(Collected data)
+--

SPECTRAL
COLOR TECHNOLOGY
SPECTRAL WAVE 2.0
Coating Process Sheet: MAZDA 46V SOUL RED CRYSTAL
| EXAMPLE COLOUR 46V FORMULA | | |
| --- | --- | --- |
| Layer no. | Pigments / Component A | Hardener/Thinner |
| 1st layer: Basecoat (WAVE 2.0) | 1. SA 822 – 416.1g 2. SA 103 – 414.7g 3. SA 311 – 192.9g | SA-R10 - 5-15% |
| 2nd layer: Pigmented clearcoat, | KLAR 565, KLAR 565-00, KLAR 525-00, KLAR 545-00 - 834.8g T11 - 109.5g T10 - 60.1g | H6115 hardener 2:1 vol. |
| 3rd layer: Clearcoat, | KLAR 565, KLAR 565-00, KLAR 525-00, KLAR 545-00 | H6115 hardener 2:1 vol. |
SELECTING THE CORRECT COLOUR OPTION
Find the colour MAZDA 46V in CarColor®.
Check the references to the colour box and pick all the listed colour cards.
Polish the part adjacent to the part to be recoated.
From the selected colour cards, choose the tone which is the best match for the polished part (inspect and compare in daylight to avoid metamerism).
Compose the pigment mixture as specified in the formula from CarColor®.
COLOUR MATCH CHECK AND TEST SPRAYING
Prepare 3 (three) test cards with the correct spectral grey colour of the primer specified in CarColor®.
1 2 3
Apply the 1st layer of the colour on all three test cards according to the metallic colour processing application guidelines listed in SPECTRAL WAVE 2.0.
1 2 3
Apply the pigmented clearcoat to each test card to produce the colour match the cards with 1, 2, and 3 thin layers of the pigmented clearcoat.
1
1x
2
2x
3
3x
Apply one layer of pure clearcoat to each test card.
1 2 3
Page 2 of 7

+--

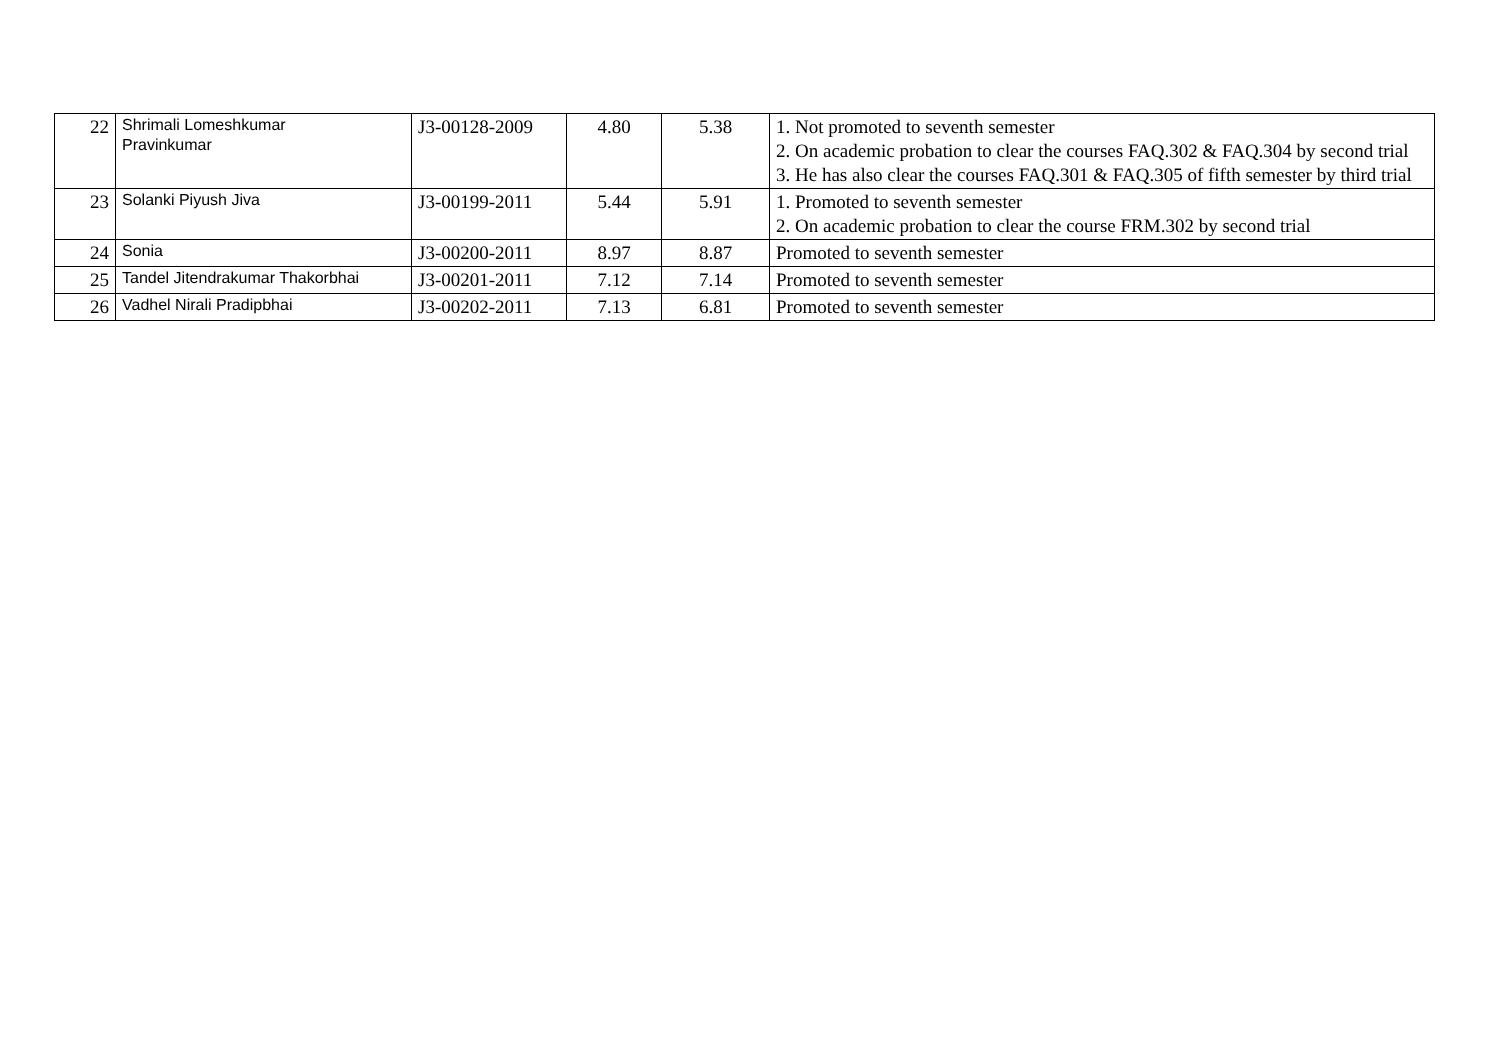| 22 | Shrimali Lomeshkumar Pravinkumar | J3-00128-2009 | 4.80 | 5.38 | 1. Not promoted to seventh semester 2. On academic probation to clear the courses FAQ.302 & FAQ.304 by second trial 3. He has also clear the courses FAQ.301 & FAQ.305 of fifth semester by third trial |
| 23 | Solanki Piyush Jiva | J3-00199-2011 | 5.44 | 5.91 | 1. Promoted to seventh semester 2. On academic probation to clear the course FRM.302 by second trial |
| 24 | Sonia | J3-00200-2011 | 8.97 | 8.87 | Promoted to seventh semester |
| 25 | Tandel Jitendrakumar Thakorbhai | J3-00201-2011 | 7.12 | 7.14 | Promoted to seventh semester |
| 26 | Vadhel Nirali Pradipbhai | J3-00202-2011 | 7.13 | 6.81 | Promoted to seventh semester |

+--

• EXERCISE OBJECTIVE
Looking at the data above, write out exactly the lines that start at the one containing "Apply the 1st" and end at the one containing "Page 2 of 7"; include both and nothing beyond.

• EXPECTED OUTPUT
Apply the 1st layer of the colour on all three test cards according to the metallic colour processing application guidelines listed in SPECTRAL WAVE 2.0.
1 2 3
Apply the pigmented clearcoat to each test card to produce the colour match the cards with 1, 2, and 3 thin layers of the pigmented clearcoat.
1
1x
2
2x
3
3x
Apply one layer of pure clearcoat to each test card.
1 2 3
Page 2 of 7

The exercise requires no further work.